Michigan Democrats can vote in Tuesday's GOP primary, and some Obama loyalists are plotting to embarrass Romney by pushing Santorum to victory

Many Michigan Democrats are trying to sabotage the GOP presidential primary Tuesday by voting for Mitt Romney's opponent Rick Santorum, who Dems see as the weaker candidate.
(Image credit: Ralf-Finn Hestoft/Corbis)

The polls are so close in Michigan's high-stakes Republican presidential primary that anything could happen on Tuesday — including meddling Democrats picking the winner. Michigan allows voters from either party to vote in either primary, and with President Obama running essentially uncontested on the Democratic side, some party activists are urging Democrats and independents to vote for Rick Santorum. Daily Kos founder Markos Moulitsas is pushing the crossover voting, saying "Operation Hilarity" will help Obama by weakening likely nominee Mitt Romney and prolonging the bruising GOP primary fight. Michigan has a long history of "strategic" cross-party voting — most recently, Rush Limbaugh's 2008 "Operation Chaos" to get Republicans to vote for Hillary Clinton against frontrunner Obama. Can Democrats push Santorum to victory?

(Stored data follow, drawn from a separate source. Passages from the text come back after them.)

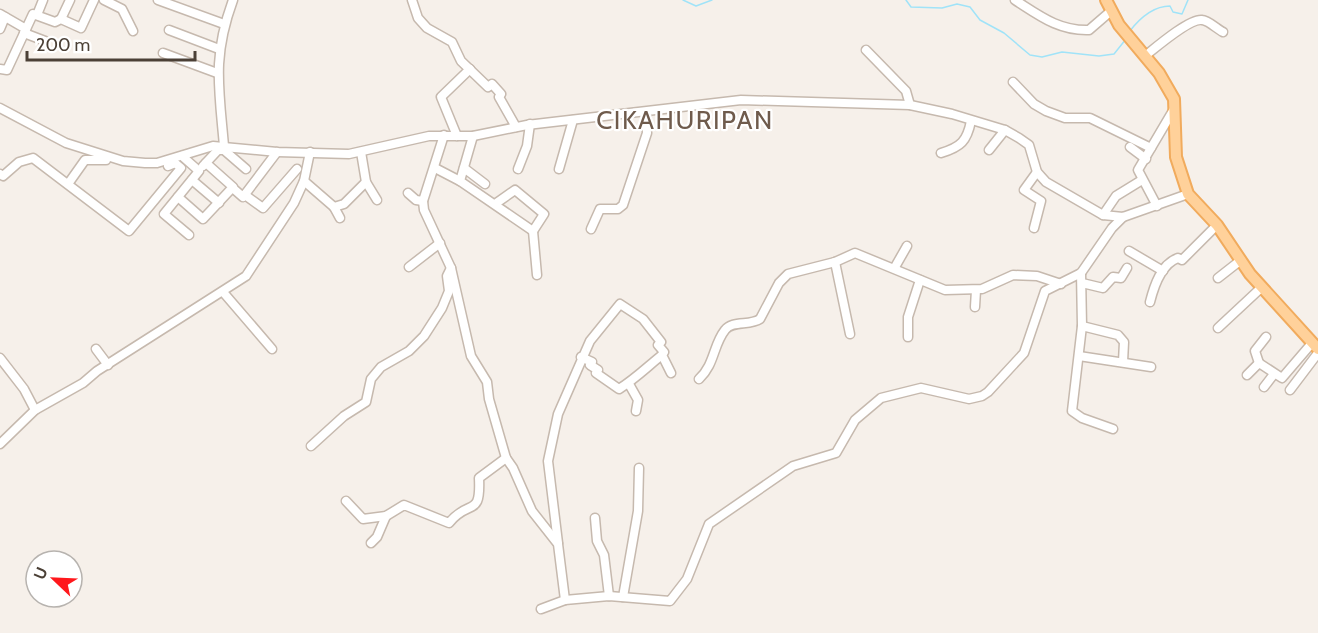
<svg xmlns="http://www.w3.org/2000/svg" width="1318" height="633" font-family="Cabin,sans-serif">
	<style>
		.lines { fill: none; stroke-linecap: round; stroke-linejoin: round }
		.stream { stroke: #a0e3f8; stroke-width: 1.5 }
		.minor-casing { stroke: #c6b9ae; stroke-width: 11 }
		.major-casing { stroke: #f1ab5d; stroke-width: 14 }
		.minor { stroke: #fff; stroke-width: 8 }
		.major { stroke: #ffd19a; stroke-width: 10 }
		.labels { text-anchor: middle; stroke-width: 4.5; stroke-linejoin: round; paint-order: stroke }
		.quarter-label { font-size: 26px; letter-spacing: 1.5px; fill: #6f5b4c; stroke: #fff }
	</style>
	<rect width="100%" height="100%" fill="#f6f0ea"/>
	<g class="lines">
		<!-- stream -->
		<g class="stream">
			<polyline points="683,0 696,6 712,0"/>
			<polyline points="906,0 911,7 942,8 957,4 970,7 980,20 1004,33 1030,55 1042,57 1062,52 1099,56 1114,54 1126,39"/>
			<path d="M 1129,32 C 1139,19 1153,6 1170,6 L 1173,12 L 1182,14 L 1188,0"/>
		</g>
		<!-- minor casing -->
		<g class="minor-casing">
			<g id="minor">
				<polyline points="104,0 122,9 133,31"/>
				<polyline points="158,0 224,24"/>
				<polyline points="412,0 418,18 427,28 452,42 461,61 488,87 492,84 501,94 499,97 516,127"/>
				<path d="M 1015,0 C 1040,16 1059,31 1089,30 L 1111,11"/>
				<polyline points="0,14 26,29"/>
				<polyline points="37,15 43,0"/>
				<polyline points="61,19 70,0"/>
				<polyline points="0,29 5,17"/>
				<polyline points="169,30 219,49"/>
				<polyline points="24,33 45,41"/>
				<polyline points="866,50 906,91 910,105"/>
				<polyline points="163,53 217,73"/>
				<path d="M 1145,56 C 1155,48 1190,18 1202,20 C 1208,20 1217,29 1223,32"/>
				<polyline points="0,69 7,70 33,14 55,22 61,19 81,28 94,0"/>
				<polyline points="1013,82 1034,104 1046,111 1065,118 1090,118 1151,148 1174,109"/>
				<polyline points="0,108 66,143 123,161 145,163 157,163 213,146 277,152 349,154 429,136 473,136 527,125 741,100 910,105 952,114 1005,130 1019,138 1029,145 1037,172 1046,182 1103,215 1123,217 1188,194"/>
				<polyline points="444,135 423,201 424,210 451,268 471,356 487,382 489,399 506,458 513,468 532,511 558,544 565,600 541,609"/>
				<polyline points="457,136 441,97 470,69"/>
				<polyline points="473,136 460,181 533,231 544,214 515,190 495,204"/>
				<path d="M 224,146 C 219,88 212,57 233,0"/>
				<polyline points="1130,147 1146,159"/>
				<polyline points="1151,148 1138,170 1157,206"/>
				<polyline points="989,150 1005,130"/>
				<polyline points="361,152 366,182 377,200"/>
				<path d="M 941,153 C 961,147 967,141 971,121"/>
				<polyline points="182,156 199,171 164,214 189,235"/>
				<polyline points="203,166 218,150 224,150 246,169"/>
				<polyline points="435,168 460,181"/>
				<polyline points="464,168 485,184"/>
				<polyline points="518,169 527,146 530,124"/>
				<polyline points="559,169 573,120"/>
				<polyline points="0,174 3,176 19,162 33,158 129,231 181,168 175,163 168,166"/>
				<polyline points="192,180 219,203"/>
				<polyline points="304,181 334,207 344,204 366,182"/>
				<polyline points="68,184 85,160 106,160"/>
				<polyline points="235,190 243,197 277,152"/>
				<polyline points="408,193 416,200 423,201"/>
				<polyline points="245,195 263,208 297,169"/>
				<polyline points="178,197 203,219 233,187 206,163"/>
				<polyline points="334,207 340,218"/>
				<polyline points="1103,215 1116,196 1142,180"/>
				<polyline points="1034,228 1041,201 1024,190 1037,172"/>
				<polyline points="591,229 600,209 618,209 623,205 647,133 646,113"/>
				<polyline points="533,231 537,275"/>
				<polyline points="1129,251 1163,271"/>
				<polyline points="835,262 850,334"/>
				<polyline points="409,267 440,243"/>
				<polyline points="895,267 907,246"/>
				<polyline points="1081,273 1082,326 1072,411 1082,418 1113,429"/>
				<polyline points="1218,278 1241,260"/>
				<polyline points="1082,283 1103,288 1113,277 1121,278 1127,268"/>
				<polyline points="223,292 272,349"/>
				<path d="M 1150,302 C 1154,286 1161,264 1178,258 L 1182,260 L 1217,225"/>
				<polyline points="975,307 976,290"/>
				<polyline points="1082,326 1118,335 1124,342 1123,362"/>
				<polyline points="1218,328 1262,287"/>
				<polyline points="908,337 908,317 920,280"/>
				<polyline points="96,349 108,365"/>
				<polyline points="1079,356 1151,367"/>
				<path d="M 581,357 L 592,362 L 590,365 L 598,370 L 596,373 L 619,389 C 635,379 647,367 662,355"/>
				<polyline points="0,358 24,389 35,410"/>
				<polyline points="1259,363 1255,351 1266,337"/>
				<polyline points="1247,375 1259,363 1282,378 1312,343"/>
				<path d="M 699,379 C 715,364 713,345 725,330 C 732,320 750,326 760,319 L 779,283 L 788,274 L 835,262 L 855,253 L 945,290 L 982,289 L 1013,275 L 1037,276 L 1061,284"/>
				<polyline points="629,384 638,400 636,411"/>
				<polyline points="1264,387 1274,374"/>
				<polyline points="1290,390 1318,353"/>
				<polyline points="0,444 35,410 83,383 97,371 246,276 294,203 304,181 310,152"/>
				<polyline points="311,446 344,416 366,402 371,379 381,367 409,351 424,336 442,308 449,291 447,276 451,268"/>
				<path d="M 346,501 L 363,519 L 386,516 L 404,505 L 449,523 C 469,498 481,519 479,478 L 506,458"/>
				<polyline points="595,518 597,541 604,555 609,596"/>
				<polyline points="371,543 377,537 386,516"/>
				<polyline points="558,543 548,461 558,414 590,341 620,304 643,319 661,342 658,345 664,352 662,355 671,373"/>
				<polyline points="623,597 638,511 639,468"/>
				<polyline points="565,600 609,596 670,601 687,579 709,524 793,466 836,453 855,420 881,398 921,388 969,399 982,396 988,392 1024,353 1045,291 1081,273 1112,228 1123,217"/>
			</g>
		</g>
		<!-- major casing -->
		<g class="major-casing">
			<polyline id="major" points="1106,0 1119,25 1159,73 1174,99 1176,157 1188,194 1217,225 1250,274 1318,349"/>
		</g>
		<!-- minor -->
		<use href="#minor" class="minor"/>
		<!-- major -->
		<use href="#major" class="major"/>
	</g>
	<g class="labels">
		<!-- quarter labels -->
		<g class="quarter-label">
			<text x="685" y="129">CIKAHURIPAN</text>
		</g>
	</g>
	<!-- north arrow -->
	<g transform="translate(54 579) rotate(293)"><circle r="28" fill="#ffffff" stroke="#b7b3af" stroke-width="1.5"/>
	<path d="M0-4.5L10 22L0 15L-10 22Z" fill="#ff181c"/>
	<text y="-9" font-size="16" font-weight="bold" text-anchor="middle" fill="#4b4036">U</text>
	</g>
	<!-- scale -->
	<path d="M27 51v9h168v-9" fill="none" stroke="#4b4036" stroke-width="3"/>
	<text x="36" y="51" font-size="18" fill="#4b4036" stroke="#ffffff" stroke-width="4.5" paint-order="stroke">200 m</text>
</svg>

Crossover Dems could decide the race: "Hilarity forces don't expect their turnout to be huge," says Evan McMorris-Santoro at Talking Points Memo. "But with a potentially razor-thin margin between Santorum and Romney Tuesday, it doesn't have to be" — 2,000 votes could make the difference. Republicans say they aren't worried, and Democrats aren't officially endorsing the scheme. But progressive activists "think they just might pull this thing off."